China-Africa Relations in the New Era of Great Power Competition
Abstract
As the logic of great power competition casts its shadow over Africa, questions arise as to its impact on the continent's developmental prospects and security imperatives.
This presentation will examine how the changing dynamics between China and the West have influenced the existing structure of China-Africa relations and contributed to policy changes or even generated new initiatives.
Speaker
Chris Alden - London School of Economics and Political Science Foreign Policy Analysis
Bio
Professor Chris Alden teaches International Relations at the London School of Economics and Political Science (LSE) and is Director of LSE IDEAS, recognised as one of the world’s top university-based think tanks. He is Senior Research Associate with South African Institute of International Affairs (SAIIA) and is a visiting professor at PSIA/Sciences Po in Paris. Professor Alden was awarded a PhD in Law and Diplomacy at the Fletcher School (Tufts/Harvard, 1993) and taught at the University of the Witwatersrand (1990-2000). He worked as a researcher at the Harvard Institute for International Development (1986-1989). Professor Alden has conducted consultancies with the World Bank, GTZ/GIZ, Morgan-Stanley, BHP, Gateway House, FCDO, CLSA, US Institute of Peace, USAID, NUPI, Norwegian Foreign Ministry, JETRO/IDE-Japan, UNDP, Save the Children, and Oxfam International, amongst others.

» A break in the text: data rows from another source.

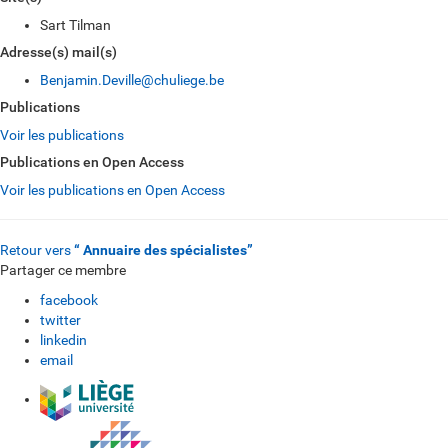
Sart Tilman
Adresse(s) mail(s)
Benjamin.Deville@chuliege.be
Publications
Voir les publications
Publications en Open Access
Voir les publications en Open Access
Retour vers
“ Annuaire des spécialistes”
Partager ce membre
facebook
twitter
linkedin
email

He is author/co-author of numerous books, including Apartheid’s Last Stand – the Rise and Fall of the South African Security State (Palgrave 1996), Mozambique and the Construction of the New African State (Palgrave 2003), South Africa’s Post-Apartheid Foreign Policy (Adelphi Paper IISS 2003), China in Africa (Zed 2007), Land, Liberation and Compromise in Southern Africa (Palgrave/Macmillan 2009), The South and World Politics (Palgrave 2010), Foreign Policy Analysis – New Approaches 2nd edition (Routledge 2017), and China and Latin America – Development, Agency and Geopolitics (Bloomsbury 2023). Professor Alden is the co-editor of China Returns to Africa (Hurst 2008), China and Africa – Building Peace and Security Cooperation on the Continent (Palgrave 2017), New Directions in Africa-China Studies (Routledge 2019) as well as having written numerous articles in internationally recognised journals over the last twenty-five years. Professor Alden has held fellowships at Cambridge University, Institute of Social Science, University of Tokyo; Ritsumeikan University, Kyoto; Ecole Normale Superieure (Cachan), Paris; CERI, Paris; and University of Pretoria.
Regarding public service, Professor Alden is a frequent contributor to the UK Foreign and Commonwealth Office in-house seminars, the Integrated Review for UK Ministry of Defence, and UK parliamentary select committees. He has addressed the EU parliamentary committee on foreign affairs, contributed to the EU’s Development Commission report (2009), trained EU’s External Action Service personnel (2016-2019) as well as diplomats from the UK, South Africa, Armenia, Chile and Myanmar. Professor Alden has contributed to the news media, including The Economist, The Financial Times, The New York Times, CNN, SkyTV, China Daily, AFP, Reuters and The Guardian, as well as social media such as The Conversation and Project Syndicate.